» **TEXT FOR ANALYSIS**
* * *

Jefferson says that "though the will of the majority is in all cases to prevail, that will to be rightful must be reasonable." (par. 2) Does this mean that it should prevail even if it is not rightful and reasonable? Who should say whether it's rightful and reasonable?
Jefferson believes that this government is the world's best hope and the strongest government on earth. Do you agree with him about the U.S. government at that time? Do you believe it is true today?
Consider Jefferson's list of "the essential principles of our Government" in the fourth paragraph. Are these still our essential principles? Is anything missing? Anything obsolete? What principles do you think should guide the Obama administration?
Jefferson closes by saying telling the American electorate that he is "ready to retire from [his office] whenever you become sensible how much better choice it is in your power to make." Can you imagine a President today saying something like this? If so, why don't they? If not, why not?
Jefferson approaches the presidency with great humility, noting a "sincere consciousness that the task is above my talents" and closing by saying he is "ready to retire from it whenever you become sensible how much better choice it is in your power to make." What do you think accounts for Jefferson's humility about becoming President? Is humility a good attribute for a President to have? Why or why not?
With malice toward none, with charity for all, with firmness in the right as God gives us to see the right, let us strive on to finish the work we are in, to bind up the nation's wounds, to care for him who shall have borne the battle and for his widow and his orphan, to do all which may achieve and cherish a just and lasting peace among ourselves and with all nations.
-- Abraham Lincoln, March 4, 1865
What according to Lincoln's address was the cause of the Civil War? What do you think of his explanation of what brought the country to war?
Lincoln notes that both sides in the war "read the same Bible and prayed to the same God. How did they come to be on opposing sides of the issue of slavery? How do people who supposedly share the same values and principles come to interpret them and act on them differently?
Lincoln gave this address days before the final victory of the Union troops in the Civil War. How does this speech address the deeply divided nation? While the country now is not engaged in civil war, many believe it is deeply divided politically, economically, culturally. How might President Obama address today's divisions both in speech and action?
Our greatest primary task is to put people to work. This is no unsolvable problem if we face it wisely and courageously. It can be accomplished in part by direct recruiting by the Government itself, treating the task as we would treat the emergency of a war, but at the same time, through this employment, accomplishing greatly needed projects to stimulate and reorganize the use of our natural resources. -- Franklin Delano Roosevelt, March 4, 1933
Franklin Delano Roosevelt's election in 1932 was, in large part, a vote for change. Pledging himself and his administration to a "new deal for the American people," FDR offered a vision of leadership that stood in stark contrast to the Hoover administration of the preceding four years. In his inaugural address, FDR implored Americans to turn away from fear, famously saying, "the only thing we have to fear is fear itself." What does FDR pose as the contrast to fear? To what in the American character does FDR appeal in order to move the country towards a "restoration?"
Towards the end of the address, FDR employs a specifically martial tone domestically, while striking a conciliatory tone internationally. How does FDR mean to lead this "great army of our people?" Are the implications of this rhetoric justified? Finally, do you think his appeal would find the same traction with a 21st Century American, or global, audience?

* * *

» **LISTED RECORDS**
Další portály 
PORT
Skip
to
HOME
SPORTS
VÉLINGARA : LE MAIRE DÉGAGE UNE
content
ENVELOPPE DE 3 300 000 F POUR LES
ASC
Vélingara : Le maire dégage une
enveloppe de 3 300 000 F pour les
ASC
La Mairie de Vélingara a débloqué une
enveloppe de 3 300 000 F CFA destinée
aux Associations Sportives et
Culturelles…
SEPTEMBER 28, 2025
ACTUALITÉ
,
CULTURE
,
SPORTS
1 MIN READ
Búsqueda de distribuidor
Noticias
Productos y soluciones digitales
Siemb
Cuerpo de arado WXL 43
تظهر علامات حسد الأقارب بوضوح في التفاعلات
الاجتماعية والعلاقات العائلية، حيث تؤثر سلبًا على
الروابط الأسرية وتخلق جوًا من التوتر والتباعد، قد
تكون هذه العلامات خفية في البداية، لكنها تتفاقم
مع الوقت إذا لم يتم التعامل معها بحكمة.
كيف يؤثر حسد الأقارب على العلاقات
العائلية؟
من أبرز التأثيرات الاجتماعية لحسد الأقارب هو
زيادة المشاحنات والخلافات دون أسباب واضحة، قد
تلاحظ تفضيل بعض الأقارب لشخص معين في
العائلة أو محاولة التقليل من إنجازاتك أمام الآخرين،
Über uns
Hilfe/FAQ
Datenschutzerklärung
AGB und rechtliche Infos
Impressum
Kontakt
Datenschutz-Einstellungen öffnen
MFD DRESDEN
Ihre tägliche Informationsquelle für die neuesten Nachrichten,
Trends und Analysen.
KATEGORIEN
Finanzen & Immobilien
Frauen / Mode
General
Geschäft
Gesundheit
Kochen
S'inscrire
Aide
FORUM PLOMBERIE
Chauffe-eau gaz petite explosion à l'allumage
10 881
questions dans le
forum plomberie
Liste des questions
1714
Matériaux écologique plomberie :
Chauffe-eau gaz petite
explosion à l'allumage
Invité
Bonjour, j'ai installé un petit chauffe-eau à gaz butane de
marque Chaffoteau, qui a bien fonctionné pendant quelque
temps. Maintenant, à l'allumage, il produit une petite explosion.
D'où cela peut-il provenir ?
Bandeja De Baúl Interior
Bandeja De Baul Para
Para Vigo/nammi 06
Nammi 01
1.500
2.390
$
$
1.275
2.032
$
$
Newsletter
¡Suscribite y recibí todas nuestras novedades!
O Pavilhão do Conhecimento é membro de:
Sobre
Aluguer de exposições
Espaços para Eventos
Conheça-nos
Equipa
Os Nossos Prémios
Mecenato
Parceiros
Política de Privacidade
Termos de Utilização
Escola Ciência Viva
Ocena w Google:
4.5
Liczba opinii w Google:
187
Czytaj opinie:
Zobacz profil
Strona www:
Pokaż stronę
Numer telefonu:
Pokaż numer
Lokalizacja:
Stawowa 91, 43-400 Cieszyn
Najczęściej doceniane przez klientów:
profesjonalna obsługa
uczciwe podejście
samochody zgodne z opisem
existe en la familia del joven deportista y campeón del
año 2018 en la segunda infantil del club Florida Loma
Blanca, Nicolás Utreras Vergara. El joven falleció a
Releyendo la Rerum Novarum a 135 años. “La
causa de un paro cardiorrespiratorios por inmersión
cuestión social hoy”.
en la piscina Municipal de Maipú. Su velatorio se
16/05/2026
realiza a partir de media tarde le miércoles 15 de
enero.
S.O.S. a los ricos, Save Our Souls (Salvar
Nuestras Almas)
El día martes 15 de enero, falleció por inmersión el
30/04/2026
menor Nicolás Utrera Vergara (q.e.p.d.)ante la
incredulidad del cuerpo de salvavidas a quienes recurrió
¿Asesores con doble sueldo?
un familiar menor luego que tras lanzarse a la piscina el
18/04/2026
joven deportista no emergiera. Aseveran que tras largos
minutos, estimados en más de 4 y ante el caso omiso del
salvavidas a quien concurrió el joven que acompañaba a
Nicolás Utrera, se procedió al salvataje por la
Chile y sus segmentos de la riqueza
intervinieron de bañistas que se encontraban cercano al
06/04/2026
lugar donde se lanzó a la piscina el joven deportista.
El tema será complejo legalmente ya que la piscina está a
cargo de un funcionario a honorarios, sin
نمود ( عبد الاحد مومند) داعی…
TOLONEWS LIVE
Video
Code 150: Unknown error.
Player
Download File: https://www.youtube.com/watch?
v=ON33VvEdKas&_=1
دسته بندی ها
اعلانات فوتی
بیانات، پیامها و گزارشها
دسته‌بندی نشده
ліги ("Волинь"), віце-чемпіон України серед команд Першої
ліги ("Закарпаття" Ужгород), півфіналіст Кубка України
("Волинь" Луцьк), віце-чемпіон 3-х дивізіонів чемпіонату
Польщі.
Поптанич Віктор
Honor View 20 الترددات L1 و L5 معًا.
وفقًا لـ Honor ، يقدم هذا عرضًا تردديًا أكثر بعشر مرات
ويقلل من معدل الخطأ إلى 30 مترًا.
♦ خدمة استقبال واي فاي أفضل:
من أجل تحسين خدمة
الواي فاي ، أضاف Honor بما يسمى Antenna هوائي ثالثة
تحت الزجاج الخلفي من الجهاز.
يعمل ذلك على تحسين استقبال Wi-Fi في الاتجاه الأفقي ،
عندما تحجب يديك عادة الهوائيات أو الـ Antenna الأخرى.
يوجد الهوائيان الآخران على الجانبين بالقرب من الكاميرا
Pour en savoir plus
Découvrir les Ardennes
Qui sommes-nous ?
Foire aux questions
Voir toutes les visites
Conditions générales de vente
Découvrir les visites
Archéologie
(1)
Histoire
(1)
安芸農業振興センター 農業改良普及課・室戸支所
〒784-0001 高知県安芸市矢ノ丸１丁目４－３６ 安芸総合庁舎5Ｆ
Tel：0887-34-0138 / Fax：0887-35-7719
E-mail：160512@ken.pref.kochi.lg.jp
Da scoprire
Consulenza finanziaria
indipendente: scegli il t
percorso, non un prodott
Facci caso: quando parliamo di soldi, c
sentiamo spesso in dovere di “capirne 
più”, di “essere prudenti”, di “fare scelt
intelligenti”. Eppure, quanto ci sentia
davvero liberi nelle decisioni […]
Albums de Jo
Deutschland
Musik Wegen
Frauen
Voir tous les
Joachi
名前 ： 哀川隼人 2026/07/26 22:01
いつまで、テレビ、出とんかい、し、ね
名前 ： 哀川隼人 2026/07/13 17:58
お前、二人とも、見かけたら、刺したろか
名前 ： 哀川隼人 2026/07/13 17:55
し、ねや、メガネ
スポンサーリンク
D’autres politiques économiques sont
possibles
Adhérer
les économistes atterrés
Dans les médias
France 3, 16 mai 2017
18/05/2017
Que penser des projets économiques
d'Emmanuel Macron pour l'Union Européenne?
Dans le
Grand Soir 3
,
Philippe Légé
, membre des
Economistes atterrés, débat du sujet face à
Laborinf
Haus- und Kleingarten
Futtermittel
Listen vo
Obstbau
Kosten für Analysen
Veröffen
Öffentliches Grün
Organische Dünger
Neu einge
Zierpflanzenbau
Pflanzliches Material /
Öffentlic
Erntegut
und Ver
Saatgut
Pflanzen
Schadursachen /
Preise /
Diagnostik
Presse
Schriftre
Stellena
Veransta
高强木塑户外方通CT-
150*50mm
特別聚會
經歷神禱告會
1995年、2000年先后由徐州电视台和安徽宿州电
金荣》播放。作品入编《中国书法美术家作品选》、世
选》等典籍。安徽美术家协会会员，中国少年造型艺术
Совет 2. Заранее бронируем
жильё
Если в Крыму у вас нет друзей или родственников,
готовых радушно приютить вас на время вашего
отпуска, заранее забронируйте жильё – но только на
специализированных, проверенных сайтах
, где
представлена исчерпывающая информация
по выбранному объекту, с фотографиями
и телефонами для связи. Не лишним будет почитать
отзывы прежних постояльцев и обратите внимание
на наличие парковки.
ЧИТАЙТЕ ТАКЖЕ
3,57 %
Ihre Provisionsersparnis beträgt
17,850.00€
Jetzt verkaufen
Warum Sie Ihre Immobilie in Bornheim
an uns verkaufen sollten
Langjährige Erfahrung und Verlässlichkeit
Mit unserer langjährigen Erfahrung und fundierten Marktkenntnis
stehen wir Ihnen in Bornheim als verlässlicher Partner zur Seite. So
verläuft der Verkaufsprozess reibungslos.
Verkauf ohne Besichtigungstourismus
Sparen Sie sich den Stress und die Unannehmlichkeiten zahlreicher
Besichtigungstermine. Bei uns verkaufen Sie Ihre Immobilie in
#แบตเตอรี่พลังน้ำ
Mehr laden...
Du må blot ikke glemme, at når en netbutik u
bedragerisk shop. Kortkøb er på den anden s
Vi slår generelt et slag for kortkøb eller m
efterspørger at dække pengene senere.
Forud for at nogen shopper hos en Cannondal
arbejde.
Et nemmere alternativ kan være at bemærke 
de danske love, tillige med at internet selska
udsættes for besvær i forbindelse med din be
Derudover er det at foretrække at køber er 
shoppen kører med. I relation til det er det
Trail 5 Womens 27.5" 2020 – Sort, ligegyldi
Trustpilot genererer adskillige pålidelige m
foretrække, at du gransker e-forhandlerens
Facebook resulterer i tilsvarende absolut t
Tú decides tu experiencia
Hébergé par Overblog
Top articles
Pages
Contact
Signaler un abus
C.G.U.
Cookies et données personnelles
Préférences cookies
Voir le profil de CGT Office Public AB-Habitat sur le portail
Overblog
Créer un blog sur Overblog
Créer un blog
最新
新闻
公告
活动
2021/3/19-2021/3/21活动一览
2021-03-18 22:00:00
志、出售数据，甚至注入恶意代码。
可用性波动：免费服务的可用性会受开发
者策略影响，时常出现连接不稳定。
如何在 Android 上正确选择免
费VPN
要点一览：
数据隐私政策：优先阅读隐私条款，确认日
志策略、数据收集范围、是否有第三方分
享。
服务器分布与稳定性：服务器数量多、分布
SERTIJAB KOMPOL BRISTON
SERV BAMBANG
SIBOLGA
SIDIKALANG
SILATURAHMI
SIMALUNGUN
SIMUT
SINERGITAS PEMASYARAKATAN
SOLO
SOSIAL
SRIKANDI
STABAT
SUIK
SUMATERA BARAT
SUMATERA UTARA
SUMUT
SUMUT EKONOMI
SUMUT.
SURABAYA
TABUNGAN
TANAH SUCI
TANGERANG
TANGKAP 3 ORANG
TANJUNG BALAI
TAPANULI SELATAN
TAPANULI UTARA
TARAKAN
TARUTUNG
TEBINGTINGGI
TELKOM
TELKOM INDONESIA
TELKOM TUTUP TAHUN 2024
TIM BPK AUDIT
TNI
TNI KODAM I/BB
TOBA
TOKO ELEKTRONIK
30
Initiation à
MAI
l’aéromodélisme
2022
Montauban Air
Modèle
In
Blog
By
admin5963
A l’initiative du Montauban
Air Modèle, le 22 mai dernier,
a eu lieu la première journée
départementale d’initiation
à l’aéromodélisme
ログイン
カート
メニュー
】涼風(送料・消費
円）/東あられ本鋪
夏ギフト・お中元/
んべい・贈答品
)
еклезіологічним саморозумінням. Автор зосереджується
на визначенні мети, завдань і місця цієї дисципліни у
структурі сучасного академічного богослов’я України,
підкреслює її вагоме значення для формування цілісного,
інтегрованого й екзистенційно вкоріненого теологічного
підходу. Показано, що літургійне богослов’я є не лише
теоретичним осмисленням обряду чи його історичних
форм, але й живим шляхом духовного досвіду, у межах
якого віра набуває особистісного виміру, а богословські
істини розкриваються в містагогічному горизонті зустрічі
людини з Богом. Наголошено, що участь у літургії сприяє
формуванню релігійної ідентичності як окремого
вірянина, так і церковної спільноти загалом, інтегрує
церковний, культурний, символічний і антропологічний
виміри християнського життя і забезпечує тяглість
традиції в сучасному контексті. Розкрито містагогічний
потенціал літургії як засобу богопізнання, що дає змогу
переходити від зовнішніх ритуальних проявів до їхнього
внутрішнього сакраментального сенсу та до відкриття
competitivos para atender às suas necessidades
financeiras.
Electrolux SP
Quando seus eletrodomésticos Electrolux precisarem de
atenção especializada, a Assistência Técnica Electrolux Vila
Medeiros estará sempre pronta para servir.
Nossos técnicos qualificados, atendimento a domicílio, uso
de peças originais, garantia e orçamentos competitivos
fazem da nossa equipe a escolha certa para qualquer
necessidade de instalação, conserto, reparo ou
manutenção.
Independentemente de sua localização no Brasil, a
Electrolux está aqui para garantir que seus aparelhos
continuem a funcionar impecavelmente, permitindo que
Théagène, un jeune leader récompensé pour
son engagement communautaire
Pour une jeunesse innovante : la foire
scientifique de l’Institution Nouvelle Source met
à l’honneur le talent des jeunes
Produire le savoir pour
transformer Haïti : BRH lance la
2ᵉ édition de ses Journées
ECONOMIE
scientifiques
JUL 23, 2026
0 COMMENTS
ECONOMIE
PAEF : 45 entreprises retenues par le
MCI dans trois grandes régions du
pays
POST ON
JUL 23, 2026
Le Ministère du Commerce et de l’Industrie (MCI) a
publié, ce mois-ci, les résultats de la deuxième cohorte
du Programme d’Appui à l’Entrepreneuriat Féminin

* * *

» **YOUR ASSIGNMENT**
Extract word for word the part of the text on presidential inaugural addresses that opens with the words containing "Consider Jefferson's list" and closes with "not, why not?". The records come from a different source than the text on presidential inaugural addresses.

» **WRITTEN ANSWER**
Consider Jefferson's list of "the essential principles of our Government" in the fourth paragraph. Are these still our essential principles? Is anything missing? Anything obsolete? What principles do you think should guide the Obama administration?
Jefferson closes by saying telling the American electorate that he is "ready to retire from [his office] whenever you become sensible how much better choice it is in your power to make." Can you imagine a President today saying something like this? If so, why don't they? If not, why not?